Broadway Financial Corporation (NASDAQ: BYFC), the parent of City First Bank, has restated its first-quarter 2025 results to align with its Form 10-Q filed on July 24, 2025. The company posted a net loss attributable to common stockholders of USD 2.6 million, or a diluted loss per share of (USD 0.30), compared to a loss of USD 164 thousand, or (USD 0.02) per diluted share, in the same quarter of 2024. The Q1 2025 result includes a USD 750 thousand preferred dividend.

The first-quarter performance was affected by a USD 1.9 million wire fraud loss and a USD 689 thousand provision for credit losses driven by one non-accrual loan.
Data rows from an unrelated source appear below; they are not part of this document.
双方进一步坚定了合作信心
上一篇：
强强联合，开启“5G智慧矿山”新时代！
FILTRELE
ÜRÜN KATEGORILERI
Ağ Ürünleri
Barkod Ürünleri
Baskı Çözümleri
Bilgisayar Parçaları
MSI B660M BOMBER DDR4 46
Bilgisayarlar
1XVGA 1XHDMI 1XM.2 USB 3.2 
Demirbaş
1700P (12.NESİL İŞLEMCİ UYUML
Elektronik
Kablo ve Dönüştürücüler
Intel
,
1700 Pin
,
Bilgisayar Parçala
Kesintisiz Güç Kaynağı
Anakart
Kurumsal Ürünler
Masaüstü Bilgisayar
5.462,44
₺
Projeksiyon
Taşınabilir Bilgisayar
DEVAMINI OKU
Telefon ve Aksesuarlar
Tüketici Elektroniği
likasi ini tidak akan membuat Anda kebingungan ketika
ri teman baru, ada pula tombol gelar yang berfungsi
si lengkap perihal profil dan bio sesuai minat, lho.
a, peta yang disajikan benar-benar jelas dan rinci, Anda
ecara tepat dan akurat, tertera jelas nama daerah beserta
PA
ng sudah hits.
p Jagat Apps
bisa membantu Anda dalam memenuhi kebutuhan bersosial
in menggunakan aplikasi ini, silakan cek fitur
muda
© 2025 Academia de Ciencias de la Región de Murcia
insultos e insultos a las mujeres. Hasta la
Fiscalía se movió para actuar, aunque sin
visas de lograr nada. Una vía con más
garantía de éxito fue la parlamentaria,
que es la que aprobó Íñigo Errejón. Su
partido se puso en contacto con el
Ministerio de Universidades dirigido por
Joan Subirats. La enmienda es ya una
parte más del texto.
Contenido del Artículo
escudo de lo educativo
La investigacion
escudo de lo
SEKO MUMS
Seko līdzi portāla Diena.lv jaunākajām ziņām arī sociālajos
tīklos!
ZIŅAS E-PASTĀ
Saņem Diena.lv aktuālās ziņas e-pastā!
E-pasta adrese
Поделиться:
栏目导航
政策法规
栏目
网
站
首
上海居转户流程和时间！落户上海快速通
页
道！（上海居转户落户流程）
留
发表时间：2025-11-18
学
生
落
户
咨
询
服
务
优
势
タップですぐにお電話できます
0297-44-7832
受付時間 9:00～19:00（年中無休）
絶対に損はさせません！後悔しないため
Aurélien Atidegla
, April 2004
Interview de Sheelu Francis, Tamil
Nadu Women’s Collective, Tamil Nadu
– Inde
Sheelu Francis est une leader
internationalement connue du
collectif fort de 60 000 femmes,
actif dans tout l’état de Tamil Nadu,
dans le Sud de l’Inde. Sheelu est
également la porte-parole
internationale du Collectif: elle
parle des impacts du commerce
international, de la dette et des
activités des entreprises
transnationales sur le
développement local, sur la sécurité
Despite these events, net interest income increased to USD 8.0 million, up from USD 7.5 million in the prior year. The net interest margin improved to 2.70% from 2.27%, aided by a reduction in borrowing costs and higher loan yields.

Broadway Financial operates through City First Bank, a mission-driven institution focused on underserved urban communities in Southern California and Washington, D.C. The bank provides real estate loans and community-oriented financial services. In Q1 2025, the company reported strong deposit growth of USD 31.1 million and a USD 27.3 million reduction in borrowings compared to year-end 2024. Credit quality remained stable, with non-performing assets at 0.07% of total assets.

Total non-interest expense rose 30.6% to USD 10.2 million, driven by the wire fraud loss and a USD 1.0 million increase in compensation and benefits, including USD 122 thousand in severance. These increases were partly offset by a USD 710 thousand reduction in professional services expense.

Capital levels remained strong, with a Community Bank Leverage Ratio of 15.24% at March 31, 2025, up from 13.96% at year-end 2024. Book value per share declined slightly to USD 14.58. The company ended the quarter with stockholders’ equity of USD 284.6 million, representing 23.0% of total assets.

During the quarter, Broadway executed an ECIP Securities Purchase Option Agreement with the U.S. Treasury, granting the right to repurchase Series C Preferred Stock upon meeting certain conditions. An independent third party was engaged to assist with the valuation of the option, which contributed to the delayed reporting.